02.04.2023 – Gedanken – Ö1 – Peter Blau — – Details
Isolde Charim
Der aus der griechischen Mythologie stammende Narziss, dieser von unstillbarer Selbstverliebtheit gepeinigte und von grenzenloser Selbstbewunderung getriebene Mensch, der mit Vorliebe zwischen Hybris und Vanitas seine Blüten treibt, kommt immer wieder in neuen Gewändern daher: in dem nach Anerkennung heischenden Selfie-Kult, in der zunehmende Selbstverständlichkeit, die eigene Befindlichkeit und die persönlichen Bedürfnisse zum Mittelpunkt und Maß aller Dinge zu machen, in der manipulativen Egozentrik populistischer Politiker oder auch in der ständigen Forderung nach Selbstoptimierung: Du musst mehr werden, als du bist, du musst zu deinem Ideal werden.
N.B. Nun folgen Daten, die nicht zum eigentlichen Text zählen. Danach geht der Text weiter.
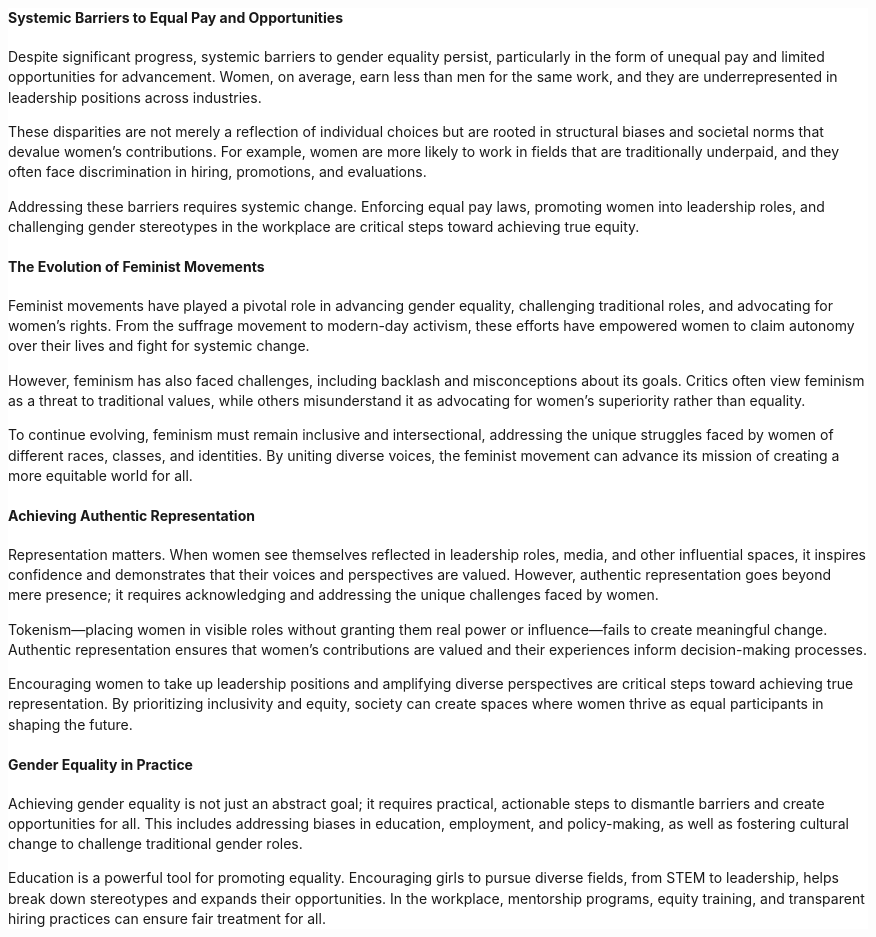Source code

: #### **Systemic Barriers to Equal Pay and Opportunities**  

Despite significant progress, systemic barriers to gender equality persist, particularly in the form of unequal pay and limited opportunities for advancement. Women, on average, earn less than men for the same work, and they are underrepresented in leadership positions across industries.  

These disparities are not merely a reflection of individual choices but are rooted in structural biases and societal norms that devalue women’s contributions. For example, women are more likely to work in fields that are traditionally underpaid, and they often face discrimination in hiring, promotions, and evaluations.  

Addressing these barriers requires systemic change. Enforcing equal pay laws, promoting women into leadership roles, and challenging gender stereotypes in the workplace are critical steps toward achieving true equity.  

#### **The Evolution of Feminist Movements**  

Feminist movements have played a pivotal role in advancing gender equality, challenging traditional roles, and advocating for women’s rights. From the suffrage movement to modern-day activism, these efforts have empowered women to claim autonomy over their lives and fight for systemic change.  

However, feminism has also faced challenges, including backlash and misconceptions about its goals. Critics often view feminism as a threat to traditional values, while others misunderstand it as advocating for women’s superiority rather than equality.  

To continue evolving, feminism must remain inclusive and intersectional, addressing the unique struggles faced by women of different races, classes, and identities. By uniting diverse voices, the feminist movement can advance its mission of creating a more equitable world for all.  

#### **Achieving Authentic Representation**  

Representation matters. When women see themselves reflected in leadership roles, media, and other influential spaces, it inspires confidence and demonstrates that their voices and perspectives are valued. However, authentic representation goes beyond mere presence; it requires acknowledging and addressing the unique challenges faced by women.  

Tokenism—placing women in visible roles without granting them real power or influence—fails to create meaningful change. Authentic representation ensures that women’s contributions are valued and their experiences inform decision-making processes.  

Encouraging women to take up leadership positions and amplifying diverse perspectives are critical steps toward achieving true representation. By prioritizing inclusivity and equity, society can create spaces where women thrive as equal participants in shaping the future.  

#### **Gender Equality in Practice**  

Achieving gender equality is not just an abstract goal; it requires practical, actionable steps to dismantle barriers and create opportunities for all. This includes addressing biases in education, employment, and policy-making, as well as fostering cultural change to challenge traditional gender roles.  

Education is a powerful tool for promoting equality. Encouraging girls to pursue diverse fields, from STEM to leadership, helps break down stereotypes and expands their opportunities. In the workplace, mentorship programs, equity training, and transparent hiring practices can ensure fair treatment for all.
Was aber bedeutet es für die Gesellschaft, wenn dieses antigesellschaftliche Prinzip zur – gesellschaftlich akzeptierten – herrschenden Ideologie wird?
Die Philosophin und Publizistin Isolde Charim (63) ortet in dieser Entwicklung eine der wesentlichen Ursache für die fortschreitende Spaltung unserer Gesellschaft. Umso mehr stellt sich ihr die Frage, was uns dazu bringt, uns freiwillig den – so auch der Titel ihres aktuellen Buchs – «Qualen des Narzissmus» zu unterwerfen? Wie kommt es, dass «die Menschen für ihre Knechtschaft kämpfen, als sei es für ihr Heil», wie es der niederländische Philosoph Spinoza bereits im 17. Jahrhundert formulierte. Diese Frage, so Charim, gelte es zu allen Zeiten neu zu stellen, erst recht jedoch in Zeiten von Krisen und Verunsicherungen. — Im März wurde Isolde Charim mit dem Österreichischen Staatspreis für Kulturpublizistik ausgezeichnet. Die Jury lobte sie in ihrer Urteilsbegründung als «eine präzise Beobachterin und Analytikerin der politischen und gesellschaftlichen Verhältnisse in ihrem Heimatland Österreich und darüber hinaus. Isolde Charim sucht nicht nach leicht erklärbaren Symptomen gesellschaftlicher und kultureller Phänomene (…), sondern nach deren schwer zu erkennenden Ursachen.»